Weeks of drought can occasionally be alternated with heavy showers in which large amounts of water fall from the sky in a short time. Strawberry growers cannot do anything about it, but can they do something with it? Yes, to ensure that they collect as much water as possible.
Growers of protected greenhouse crops have long been familiar with the collection and processing of drainage streams. In Flanders, strawberry growers now have to comply with new rules: from January 2021 installing a first flush system is obligated for growers with tray or container fields. This way they ensure that nutrient-rich drain water from the open field doesn't get lost in the surface water.
Dieter Baets before the three test set-ups, which, as you can see in the photo below, are located in the middle of the large tray field.
Filtering and disinfecting
All that water, of course, must be properly filtered and disinfected. Only then can a grower give it back to his crop. To help those growers and to be able to advise about investing in the right installation, testing was carried out at Proefcentrum Hoogstraten.

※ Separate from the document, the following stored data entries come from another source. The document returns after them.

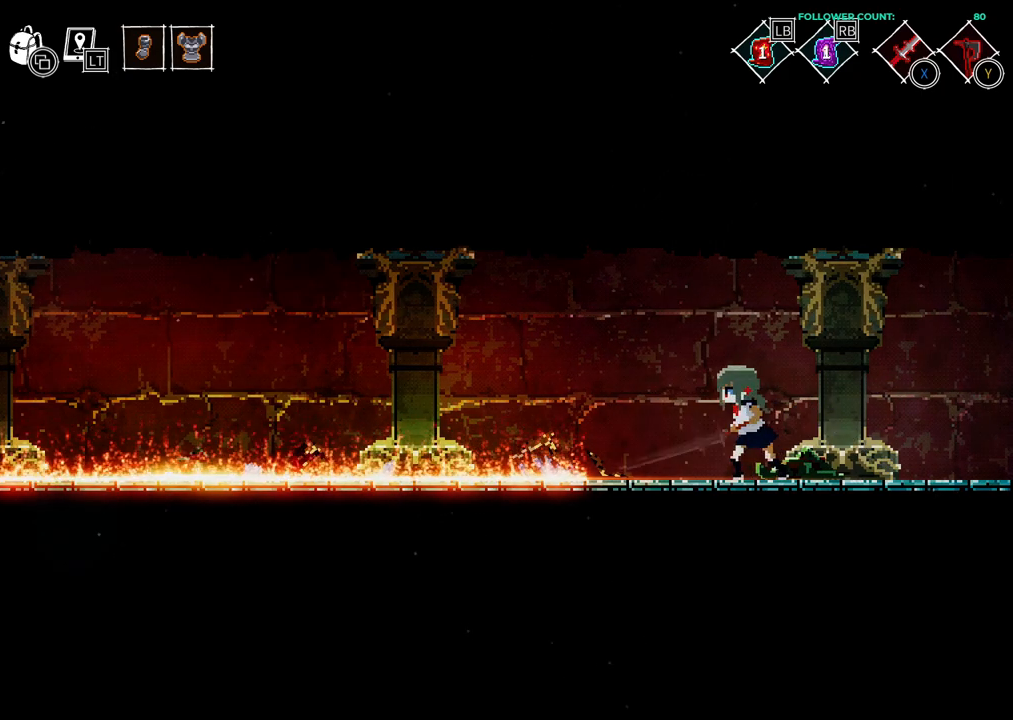
Gameplay with a controller (PlayStation layout); each line is a JSON object with the inputs held at the frame after it. "events" lists button and stick changes between this image and that frame as [ms after this image, input, new state], when the widget could be followed in between. Not read: L1 L3 R1 R3 SELECT START.
{"buttons": [], "left_stick": "center", "right_stick": "center", "events": [[283, "SQUARE", "down"], [383, "SQUARE", "up"]]}
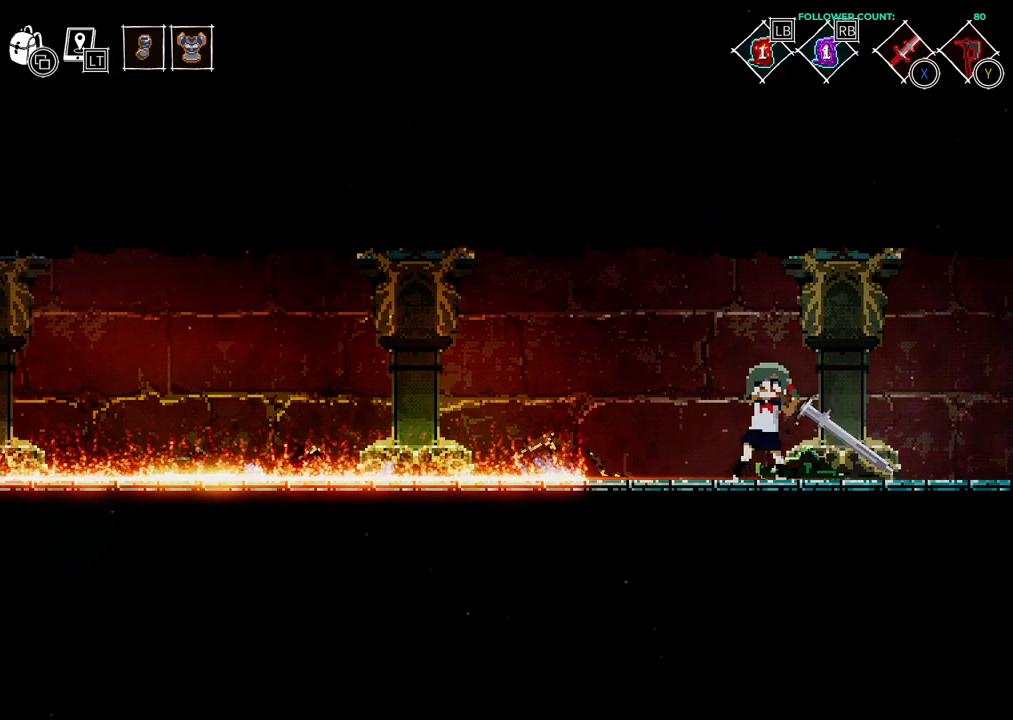
{"buttons": [], "left_stick": "center", "right_stick": "center", "events": []}
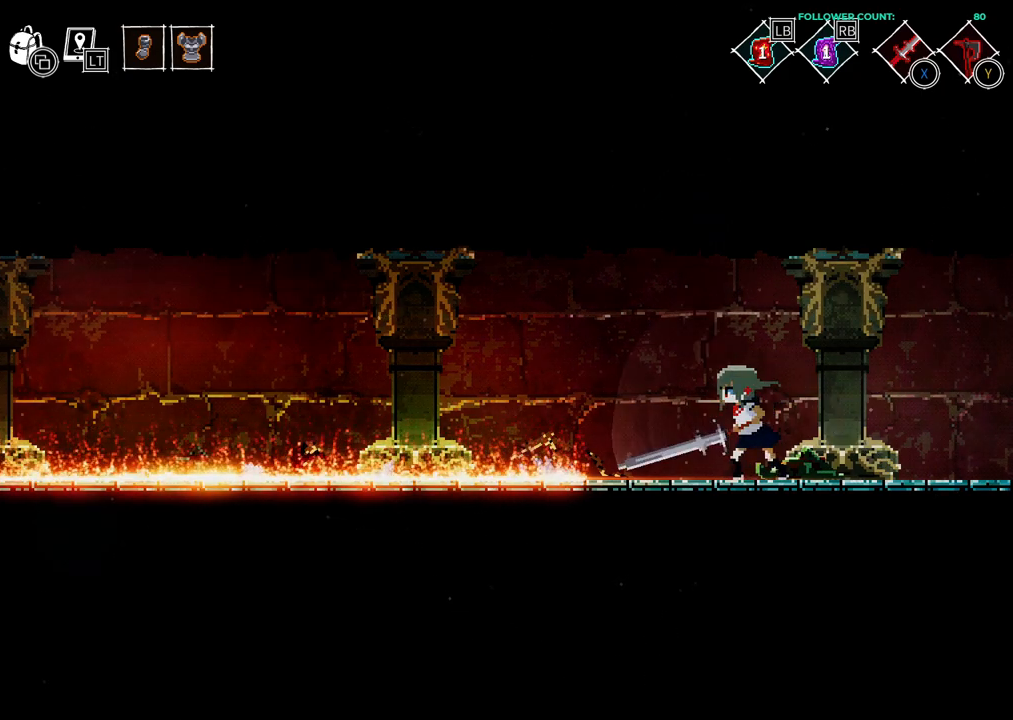
{"buttons": [], "left_stick": "center", "right_stick": "center", "events": []}
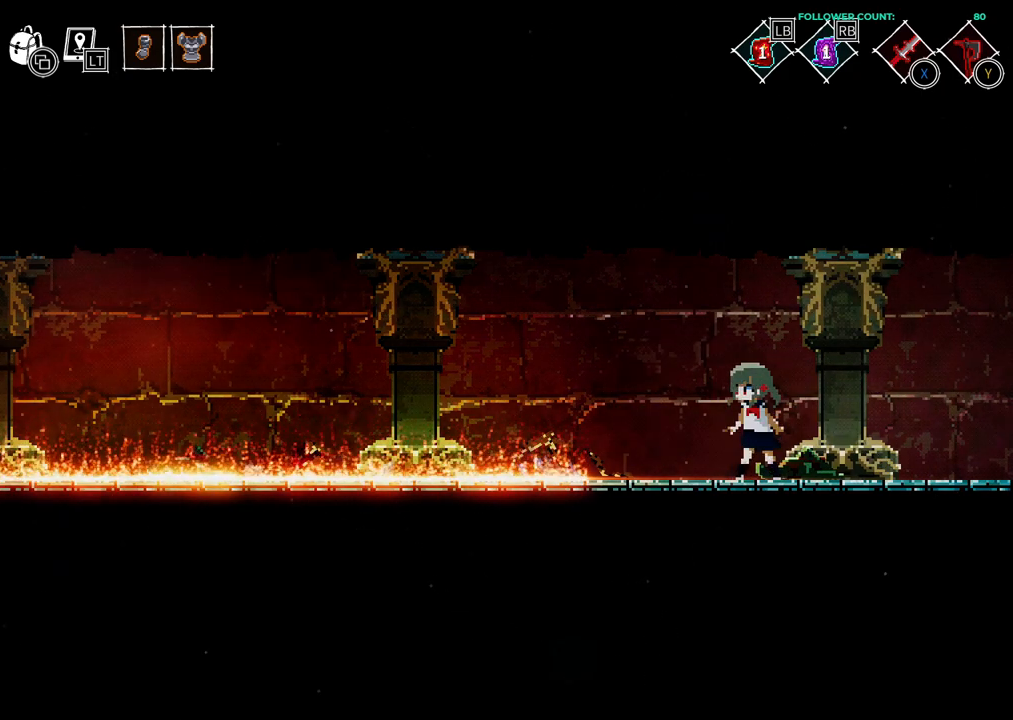
{"buttons": [], "left_stick": "center", "right_stick": "center", "events": []}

In July, three filtration set-ups were installed on the existing strawberry tray field to find out which combination of filtration and/or disinfection works best. "Both growers with tray or container fields, but also growers with lettuce on gutters can benefit from our research findings," according to Dieter Baets, strawberry researcher at the Hoogstraten Test Center and involved in the project. The same test set-up can also be found at the Proefstation voor de Groenteteelt in Sint-Katelijne-Waver.
After the sprayers had been switched on and the water has been collected, the filtration starts.

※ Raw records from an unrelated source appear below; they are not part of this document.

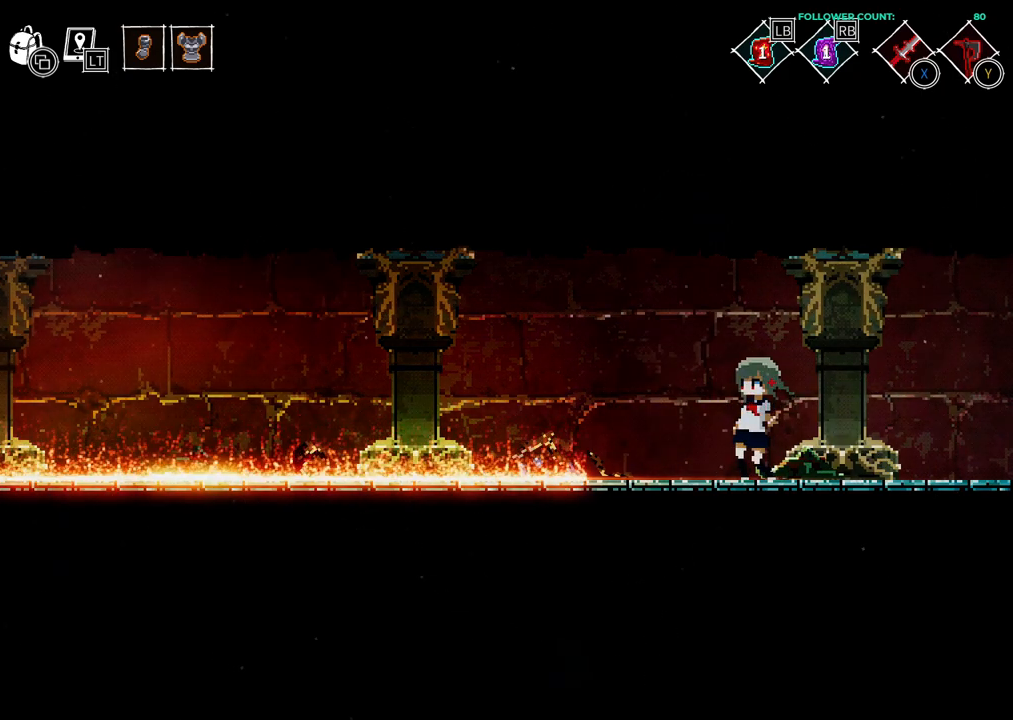
{"buttons": [], "left_stick": "center", "right_stick": "center", "events": []}
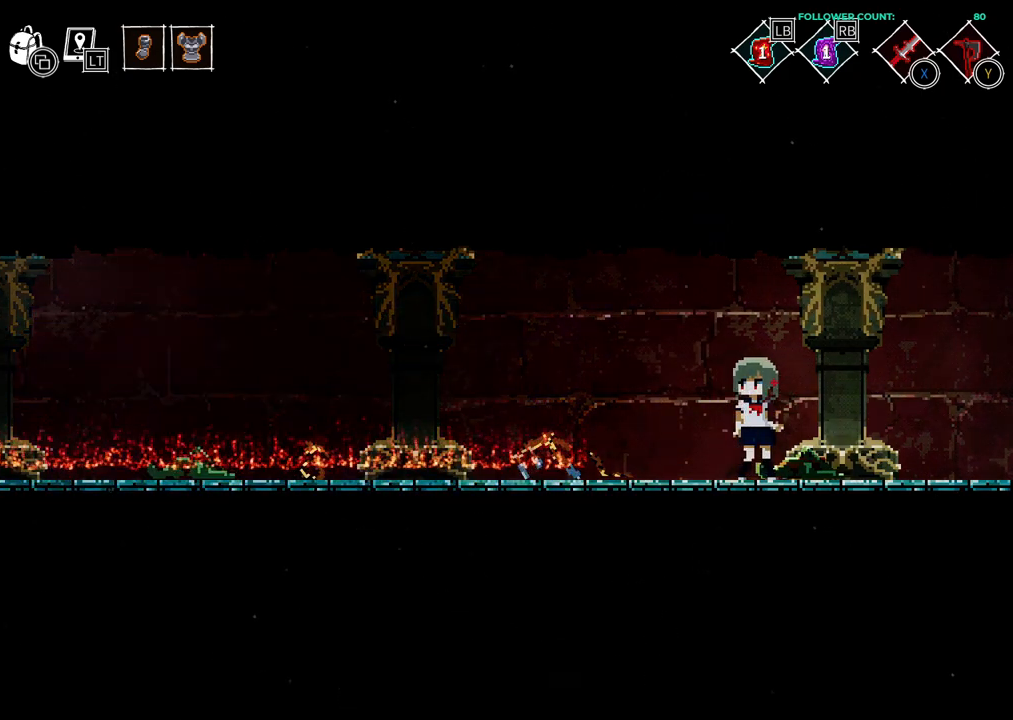
{"buttons": [], "left_stick": "center", "right_stick": "center", "events": [[233, "DPAD_RIGHT", "down"], [433, "DPAD_RIGHT", "up"]]}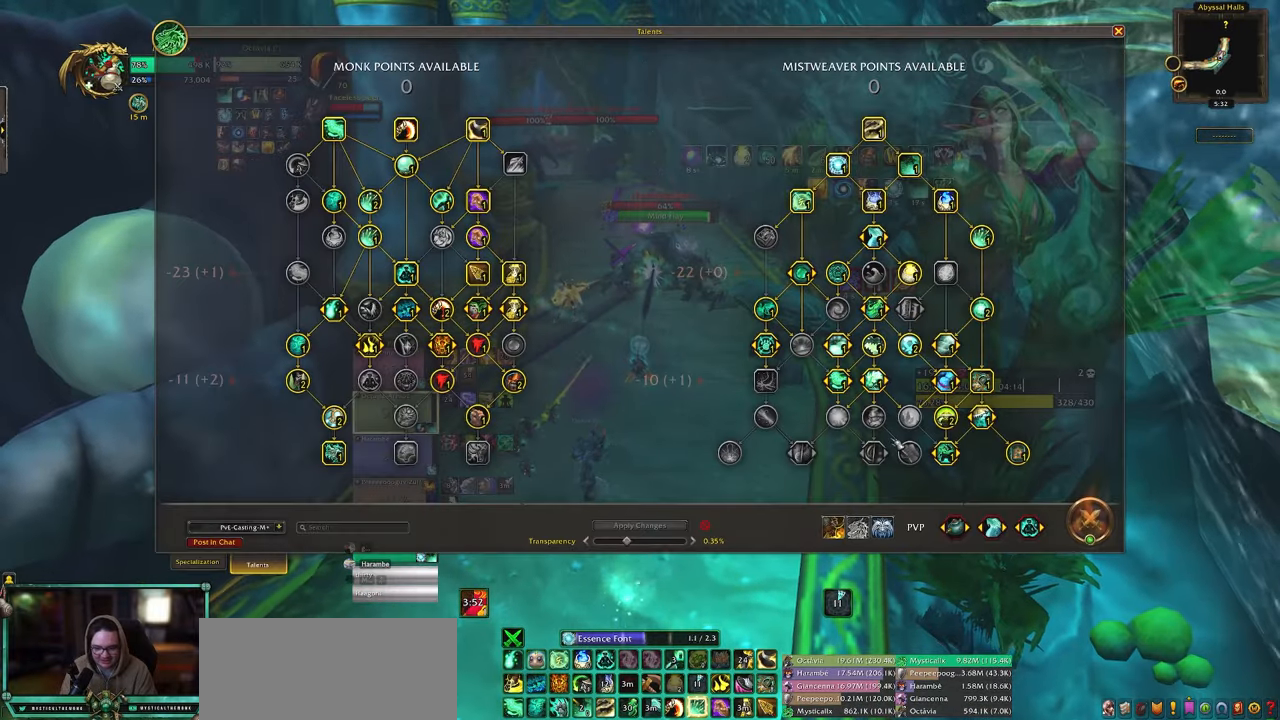
Gameplay with keyboard and mouse; each line is a JSON object with the keys and mouse buttons held at the frame after it. "events" lists presses ("down") and releases ("up") of "0", "1", "2", "3", "4", "5", "6", "7", "8", "9", "a", "alt", "c", "caps_lock", "ctrl", "d", "e", "equals", "escape", "f", "g", "minus", "q", "r", "s", "shift", "space", "t", "tab", "v", "w", "x", "y", "z", "mouse_left", "mouse_middle", "mouse_right", "mouse_wheel_up" and "mouse_wheel_down" between this image and that frame as [ms after this image, input, new state], when the widget could be followed in between. "mouse_left", "mouse_middle", "mouse_right", "mouse_wheel_up", "mouse_wheel_down" = the "left", "middle", "right", "wheel_up", "wheel_down" buttons of the "mouse" list. No other keys are recorded. Mouse movement is not recorded. Not read: other_keys.
{"keys": ["s"], "mouse": [], "events": []}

Fabric filter and cloth filters
Of the three set-ups, part of the Interreg Flanders-Netherlands project Recupa, two are equipped with a fabric filter. Cloth filters from Aqua D&S, known for combating legionella in other sectors and entered into agriculture and horticulture because of the increasing interest in water, combined with a vibrating screen from the same company.
Dieter: “What immediately struck me compared to other screen filters is the extra high edge on the fabric. Maybe not rocket science, but it is something I have never seen before with other fabric filters. That higher edge ensures that the water on the cloth, even if the cloth is full of dirt, does not overflow immediately and so enters the silo unfiltered."
The fabric filter, with the two floats hanging above the water surface
A float above the fabric filter prevents the Aqua D&S filter from overflowing. “If the water level rises and hits the float, the float shoots up, after which the cloth moves up twenty centimeters. This means that again there is clean cloth on the filter and the filtration can continue”. That's Dieter's experience in the test that will continue until December 2019.
The vibrating screen removes the first dirt from the water.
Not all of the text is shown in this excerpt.